At an imposing 6 feet tall and in his sixties, Griset and his friends pass the time talking to neighbors at the entrance of the 320 W. 156th street building in the development. He considers himself and a few select residents as part of an informal neighborhood watch, keeping an eye on the activity in and around his building.

He has long been a presence in the area, and notices the recent changes the police have made with the stairwell patrols.

Vertical patrols are a police practice of regularly canvasing stairwells in public housing units to prevent crimes like drug sales and harassment. The routine patrols in the Melrose Houses gained wider notice after a shooting on February 4th left two officers wounded and the gunman dead after shooting himself.

It was a violent outburst in a location essential for residents to come and go from the building and where there has been a recent rise in crime. Melrose Houses residents have experienced five felony assaults in the first two months of the year, two more than in the same period of 2015. The total felony count has increased by 66 percent over the same period, according to the NYPD.
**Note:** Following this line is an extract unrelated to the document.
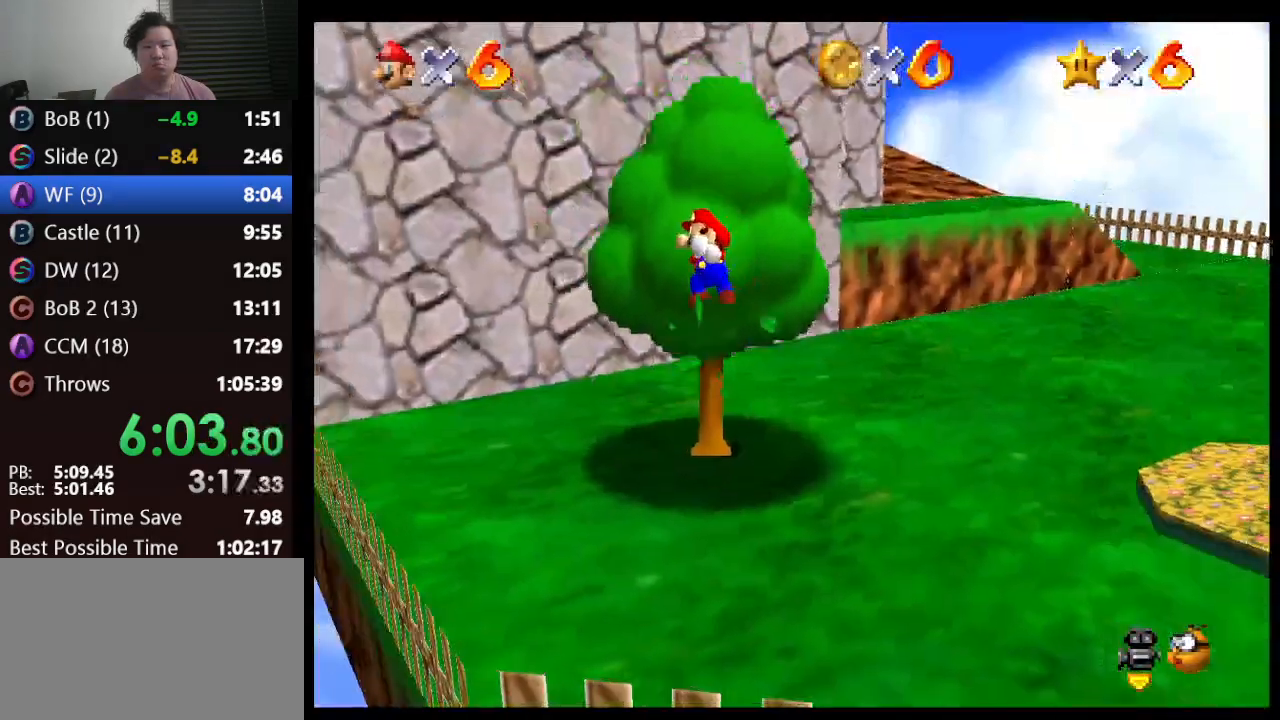
{"buttons": [], "left_stick": "up", "events": []}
Marquis Martinez, another former resident of the Melrose Houses, comes back frequently to see his 4-year-old daughter. He said the risk is almost too high for his family.

“I’m kinda scared to be around here. I’m kinda scared for my daughter,” Martinez said. “I feel like it’s dangerous over here. Being that something just happened, I am pretty sure that it is still going around. Everybody knows about it, and I feel like a lot of people they don’t want to make things better, they make things worse.”

Residents, like Martinez, worry that the increase in crime in the Melrose Houses will lead to more conflict with the police on patrol, and that innocent bystanders might soon be caught in the fray.

“If anything goes wrong to a point where I’m walking past I can be involved. I can get shot, and I can get hit by anything, any object moving,” Martinez said. “I feel like it’s wrong because at the end of the day I’m minding my business. I don’t have nothing to do with anything going on. A lot of people don’t have nothing to do with anything going on.”

Residents and frequent visitors said they worry about their safety, as the atmosphere grew heavy in the wake of the shooting of the officers and compounded by a spate of crime, They fear that young men with nothing to do will continue causing problems as they did in early February.

Even at mid-day, the faint lighting trickling through the cloudy window in the stairwell sets that scene clearly. The plastic-encased florescent bulbs cast a dim glow on stained walls and stairs. A family of three, each with a worried look, climbs the stairs careful not to touch the dirt clinging to repainted concrete walls. At the Melrose houses, the stairs are the best option since the elevators are unreliable and often not working.

Patrick Espeut and Diara Cruz, the officers wounded in the shooting on February 4 encountered two young men spending time on the sixth floor landing of the same stairwell. It is a common scene according to Griset. The shooter, Malik Chavis, pulled out a handgun and shot Espeut in the face and Cruz in the abdomen, according to police. Afterward, police say Chavis ran to an apartment on the 7th floor.

Responding officers say they found Chavis dead from an apparent self-inflicted gunshot wound to the head. Cruz and Espeut were taken to Lincoln Hospital and the third police officer was unharmed. Cruz and Espeut have both been released from the hospital, according to NYPD twitter accounts.

Griset says that he and his friends are happy to spend time outside the building together where they regularly talk with neighbors as they help them through the door. He says they do what they can to put people at ease as they go about their days.

“And they like us because they think sometimes we are the deterrent to particular crimes,” Griset said. “But we all leave before the sun goes down.”